According to Drellich’s report, the terminations were confirmed by two sources familiar with the contracts. This isn’t the first time such measures have been taken; during Main Street’s bankruptcy proceedings from 2023 to 2025 (when it was still known as Diamond Sports Group), similar contract terminations occurred but were eventually reworked into new agreements. The current exits do not rule out a return to FanDuel Sports Network under revised terms, but they provide the teams with leverage and protection.

A key motivation for the move is to shield the clubs from the risks associated with another potential bankruptcy filing by Main Street. Drellich notes that exiting the contracts now allows the teams greater flexibility if the company enters financial distress, avoiding limitations on their ability to pivot to other providers.

Main Street Sports Group responded to the developments with a statement emphasizing ongoing discussions: “We remain in active dialogue with all of our team partners regarding potential revised terms for agreements going forward.” This suggests negotiations are still underway, potentially aiming to resolve the issues without a complete dissolution of partnerships.

The terminations follow reports of payment delinquencies. Barry Jackson of the Miami Herald reported that Main Street missed a payment to the Marlins, while Drellich confirmed a similar issue with the St. Louis Cardinals last month. Sources told The Athletic that multiple MLB teams have not received their scheduled payments, underscoring the network’s cash flow problems.

These financial hiccups are part of a broader pattern of instability for Main Street. The company has been exploring sale options, with Sports Business Journal reporting that streaming service Fubo has emerged as a potential buyer. Talks with DAZN, another sports streaming platform, appear less promising, according to the same report.

MLB Commissioner Rob Manfred addressed the situation during a press conference in New York, as reported by the Associated Press. Manfred assured that the league is prepared to step in and handle broadcasts for any affected teams if necessary. “Our focus, particularly given the point in the calendar, is to maximize the revenue that’s available to the clubs, whether that’s MLB Media or third party,” he said. He added that clubs are evaluating their options, considering significant payroll commitments already made for the upcoming season, and prioritizing both revenue and high-quality broadcasts for fans.
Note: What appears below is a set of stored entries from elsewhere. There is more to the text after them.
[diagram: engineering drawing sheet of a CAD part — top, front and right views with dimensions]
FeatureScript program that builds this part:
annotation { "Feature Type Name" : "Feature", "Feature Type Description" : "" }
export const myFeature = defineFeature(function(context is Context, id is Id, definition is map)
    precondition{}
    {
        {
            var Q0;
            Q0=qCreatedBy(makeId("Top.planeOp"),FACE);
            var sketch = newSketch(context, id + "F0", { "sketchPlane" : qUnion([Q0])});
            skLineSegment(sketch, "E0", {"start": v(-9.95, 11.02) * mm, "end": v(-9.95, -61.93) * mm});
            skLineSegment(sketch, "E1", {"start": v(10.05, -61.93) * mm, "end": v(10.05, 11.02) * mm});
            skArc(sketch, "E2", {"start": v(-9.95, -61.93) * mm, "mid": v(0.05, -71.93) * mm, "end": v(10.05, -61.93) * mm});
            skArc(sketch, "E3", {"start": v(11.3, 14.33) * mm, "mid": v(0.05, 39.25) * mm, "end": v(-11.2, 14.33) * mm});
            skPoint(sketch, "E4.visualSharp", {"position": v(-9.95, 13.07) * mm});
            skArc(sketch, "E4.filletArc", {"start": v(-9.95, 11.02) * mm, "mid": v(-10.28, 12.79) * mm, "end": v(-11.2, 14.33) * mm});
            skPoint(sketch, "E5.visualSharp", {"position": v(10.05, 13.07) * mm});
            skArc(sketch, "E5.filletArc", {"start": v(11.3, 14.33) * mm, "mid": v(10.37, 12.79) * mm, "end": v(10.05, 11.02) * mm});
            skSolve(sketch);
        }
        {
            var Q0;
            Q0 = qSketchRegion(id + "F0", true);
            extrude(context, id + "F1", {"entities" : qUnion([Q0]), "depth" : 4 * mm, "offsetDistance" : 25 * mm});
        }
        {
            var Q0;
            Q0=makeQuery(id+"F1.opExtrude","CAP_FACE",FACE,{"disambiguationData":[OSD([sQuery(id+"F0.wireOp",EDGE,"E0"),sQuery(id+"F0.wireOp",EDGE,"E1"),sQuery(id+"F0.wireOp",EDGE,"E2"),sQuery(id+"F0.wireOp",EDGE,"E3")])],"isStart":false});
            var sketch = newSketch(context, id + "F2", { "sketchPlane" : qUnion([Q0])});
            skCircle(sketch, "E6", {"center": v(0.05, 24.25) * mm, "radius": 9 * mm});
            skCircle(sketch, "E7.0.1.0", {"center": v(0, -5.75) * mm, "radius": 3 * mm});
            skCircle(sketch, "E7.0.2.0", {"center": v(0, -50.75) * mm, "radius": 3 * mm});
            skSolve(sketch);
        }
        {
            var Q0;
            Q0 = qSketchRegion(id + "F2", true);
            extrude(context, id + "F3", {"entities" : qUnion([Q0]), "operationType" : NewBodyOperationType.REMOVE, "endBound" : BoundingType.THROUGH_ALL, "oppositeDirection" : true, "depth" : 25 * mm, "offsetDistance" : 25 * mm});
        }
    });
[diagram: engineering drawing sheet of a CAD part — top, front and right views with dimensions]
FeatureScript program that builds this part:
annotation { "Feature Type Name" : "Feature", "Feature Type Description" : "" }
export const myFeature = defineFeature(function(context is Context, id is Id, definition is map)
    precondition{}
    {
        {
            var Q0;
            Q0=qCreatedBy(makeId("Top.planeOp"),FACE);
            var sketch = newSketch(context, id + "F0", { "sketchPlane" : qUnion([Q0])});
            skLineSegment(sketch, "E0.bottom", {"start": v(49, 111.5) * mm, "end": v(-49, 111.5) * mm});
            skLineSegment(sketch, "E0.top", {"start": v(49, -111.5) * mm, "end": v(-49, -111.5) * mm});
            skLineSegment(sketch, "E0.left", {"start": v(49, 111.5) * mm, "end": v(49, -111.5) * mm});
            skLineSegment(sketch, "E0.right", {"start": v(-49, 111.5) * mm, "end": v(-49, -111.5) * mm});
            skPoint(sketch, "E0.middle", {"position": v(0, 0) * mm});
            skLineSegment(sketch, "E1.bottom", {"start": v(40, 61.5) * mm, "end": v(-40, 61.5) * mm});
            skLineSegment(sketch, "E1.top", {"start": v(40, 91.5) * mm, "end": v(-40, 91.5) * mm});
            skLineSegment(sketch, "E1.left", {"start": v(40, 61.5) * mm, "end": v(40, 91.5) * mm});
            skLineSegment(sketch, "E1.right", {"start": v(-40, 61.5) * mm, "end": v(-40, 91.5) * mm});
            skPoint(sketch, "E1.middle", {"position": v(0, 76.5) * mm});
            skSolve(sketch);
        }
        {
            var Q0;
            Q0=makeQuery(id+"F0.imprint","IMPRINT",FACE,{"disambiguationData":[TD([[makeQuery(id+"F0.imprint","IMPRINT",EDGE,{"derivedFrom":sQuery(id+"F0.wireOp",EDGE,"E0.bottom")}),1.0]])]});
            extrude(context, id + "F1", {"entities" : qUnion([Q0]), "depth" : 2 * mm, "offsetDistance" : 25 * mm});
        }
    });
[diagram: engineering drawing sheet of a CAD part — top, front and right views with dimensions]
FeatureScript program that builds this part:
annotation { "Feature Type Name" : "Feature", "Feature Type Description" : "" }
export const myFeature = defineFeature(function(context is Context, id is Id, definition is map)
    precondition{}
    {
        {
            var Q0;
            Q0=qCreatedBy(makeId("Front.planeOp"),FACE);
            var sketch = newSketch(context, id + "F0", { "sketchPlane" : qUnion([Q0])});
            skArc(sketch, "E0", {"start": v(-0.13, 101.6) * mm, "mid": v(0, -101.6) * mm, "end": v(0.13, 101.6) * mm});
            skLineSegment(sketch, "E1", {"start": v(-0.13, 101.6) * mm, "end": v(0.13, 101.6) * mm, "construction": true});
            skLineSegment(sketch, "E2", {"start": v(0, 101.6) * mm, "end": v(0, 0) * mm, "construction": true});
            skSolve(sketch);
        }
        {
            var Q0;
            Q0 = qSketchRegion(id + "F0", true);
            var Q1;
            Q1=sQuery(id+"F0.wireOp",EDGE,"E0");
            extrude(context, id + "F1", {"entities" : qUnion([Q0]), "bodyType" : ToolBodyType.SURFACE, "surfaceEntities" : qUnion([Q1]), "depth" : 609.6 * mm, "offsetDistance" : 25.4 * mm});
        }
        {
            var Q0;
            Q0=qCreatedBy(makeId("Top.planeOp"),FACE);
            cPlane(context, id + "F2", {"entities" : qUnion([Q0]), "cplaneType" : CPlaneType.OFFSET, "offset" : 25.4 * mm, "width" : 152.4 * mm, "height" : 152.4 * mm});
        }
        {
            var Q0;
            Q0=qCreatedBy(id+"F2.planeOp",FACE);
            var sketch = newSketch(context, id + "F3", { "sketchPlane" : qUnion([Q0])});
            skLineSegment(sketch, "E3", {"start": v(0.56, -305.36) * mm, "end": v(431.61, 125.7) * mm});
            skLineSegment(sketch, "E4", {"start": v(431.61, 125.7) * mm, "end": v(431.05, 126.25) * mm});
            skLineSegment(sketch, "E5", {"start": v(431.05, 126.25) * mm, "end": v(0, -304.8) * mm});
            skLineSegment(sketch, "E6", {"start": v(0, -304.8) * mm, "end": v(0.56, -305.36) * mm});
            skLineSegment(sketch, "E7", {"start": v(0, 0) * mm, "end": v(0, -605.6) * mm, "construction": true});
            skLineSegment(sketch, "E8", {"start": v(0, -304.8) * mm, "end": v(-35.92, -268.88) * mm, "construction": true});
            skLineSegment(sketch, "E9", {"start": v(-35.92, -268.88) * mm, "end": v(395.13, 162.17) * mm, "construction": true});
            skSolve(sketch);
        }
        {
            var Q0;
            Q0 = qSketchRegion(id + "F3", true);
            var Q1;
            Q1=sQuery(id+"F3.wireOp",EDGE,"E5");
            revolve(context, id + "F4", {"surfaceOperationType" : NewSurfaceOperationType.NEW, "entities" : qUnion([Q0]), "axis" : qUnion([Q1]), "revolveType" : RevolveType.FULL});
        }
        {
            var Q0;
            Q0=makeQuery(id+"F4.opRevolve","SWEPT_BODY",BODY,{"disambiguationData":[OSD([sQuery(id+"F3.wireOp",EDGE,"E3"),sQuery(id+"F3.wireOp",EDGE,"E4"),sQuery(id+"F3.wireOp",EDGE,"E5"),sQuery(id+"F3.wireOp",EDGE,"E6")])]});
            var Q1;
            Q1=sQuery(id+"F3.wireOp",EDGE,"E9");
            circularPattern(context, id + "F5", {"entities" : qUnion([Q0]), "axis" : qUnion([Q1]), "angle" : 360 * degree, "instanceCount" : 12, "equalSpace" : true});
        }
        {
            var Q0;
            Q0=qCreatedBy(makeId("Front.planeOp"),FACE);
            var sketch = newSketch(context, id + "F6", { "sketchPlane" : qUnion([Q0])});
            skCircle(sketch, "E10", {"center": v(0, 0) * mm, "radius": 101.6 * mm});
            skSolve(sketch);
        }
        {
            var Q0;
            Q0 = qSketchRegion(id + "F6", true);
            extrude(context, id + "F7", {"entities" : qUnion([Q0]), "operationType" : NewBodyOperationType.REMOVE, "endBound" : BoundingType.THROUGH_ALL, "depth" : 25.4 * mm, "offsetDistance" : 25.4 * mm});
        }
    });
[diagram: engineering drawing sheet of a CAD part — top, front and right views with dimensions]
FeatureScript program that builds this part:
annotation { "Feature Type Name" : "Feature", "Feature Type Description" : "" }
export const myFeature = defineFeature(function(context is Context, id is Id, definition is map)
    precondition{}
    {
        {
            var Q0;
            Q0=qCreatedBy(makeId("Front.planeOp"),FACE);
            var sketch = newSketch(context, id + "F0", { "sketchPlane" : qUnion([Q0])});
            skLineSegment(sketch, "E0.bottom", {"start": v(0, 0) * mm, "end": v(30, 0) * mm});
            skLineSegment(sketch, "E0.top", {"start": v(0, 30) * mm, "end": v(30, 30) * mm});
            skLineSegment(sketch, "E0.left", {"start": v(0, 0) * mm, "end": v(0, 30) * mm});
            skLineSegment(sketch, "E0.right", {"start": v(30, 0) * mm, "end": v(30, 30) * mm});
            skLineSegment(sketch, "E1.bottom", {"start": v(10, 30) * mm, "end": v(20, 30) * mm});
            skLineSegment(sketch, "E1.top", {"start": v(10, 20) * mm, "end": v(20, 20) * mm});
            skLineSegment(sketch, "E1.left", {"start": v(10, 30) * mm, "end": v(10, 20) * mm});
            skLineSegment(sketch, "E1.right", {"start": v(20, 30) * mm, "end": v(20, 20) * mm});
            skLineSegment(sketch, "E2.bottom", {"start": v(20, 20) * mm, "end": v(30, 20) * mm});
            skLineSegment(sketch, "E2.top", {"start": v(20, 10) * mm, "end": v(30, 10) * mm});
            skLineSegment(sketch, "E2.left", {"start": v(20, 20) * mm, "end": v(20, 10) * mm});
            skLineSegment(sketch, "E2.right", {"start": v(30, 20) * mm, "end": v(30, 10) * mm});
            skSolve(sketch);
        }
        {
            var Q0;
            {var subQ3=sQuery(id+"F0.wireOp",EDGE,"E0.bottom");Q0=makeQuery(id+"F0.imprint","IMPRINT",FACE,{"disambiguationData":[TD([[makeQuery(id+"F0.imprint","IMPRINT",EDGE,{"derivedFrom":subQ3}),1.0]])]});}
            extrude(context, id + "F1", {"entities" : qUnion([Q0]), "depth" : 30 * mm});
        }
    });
MLB itself declined to provide additional comments beyond Manfred’s statements, indicating a hands-off approach while teams assess their paths forward.

The timing of these terminations is critical, as the 2026 MLB season approaches. With spring training on the horizon, teams are under pressure to secure stable broadcasting deals to ensure fans can access games without interruption. MLB Media, the league’s in-house production arm, could absorb some or all of these teams, potentially streamlining distribution through national platforms and digital streaming services.

For fans of these nine teams, the immediate impact remains uncertain but could lead to improved access if MLB takes over. Local broadcasts have been a staple for regional audiences, but shifts to national or streaming models might broaden reach while introducing new viewing options, such as ad-supported tiers or bundled packages.

This development also highlights the evolving challenges in sports media rights. As traditional cable models face cord-cutting and financial pressures, networks like FanDuel Sports Network are forced to adapt. The potential acquisition by Fubo or another entity could inject new life into the operation, but until then, uncertainty looms.

As negotiations continue, the baseball world will watch closely. These terminations might mark the end of an era for FanDuel Sports Network’s MLB dominance—or simply a bargaining chip in a high-stakes renegotiation. Either way, the priority remains clear: delivering games to fans while securing the financial health of the clubs.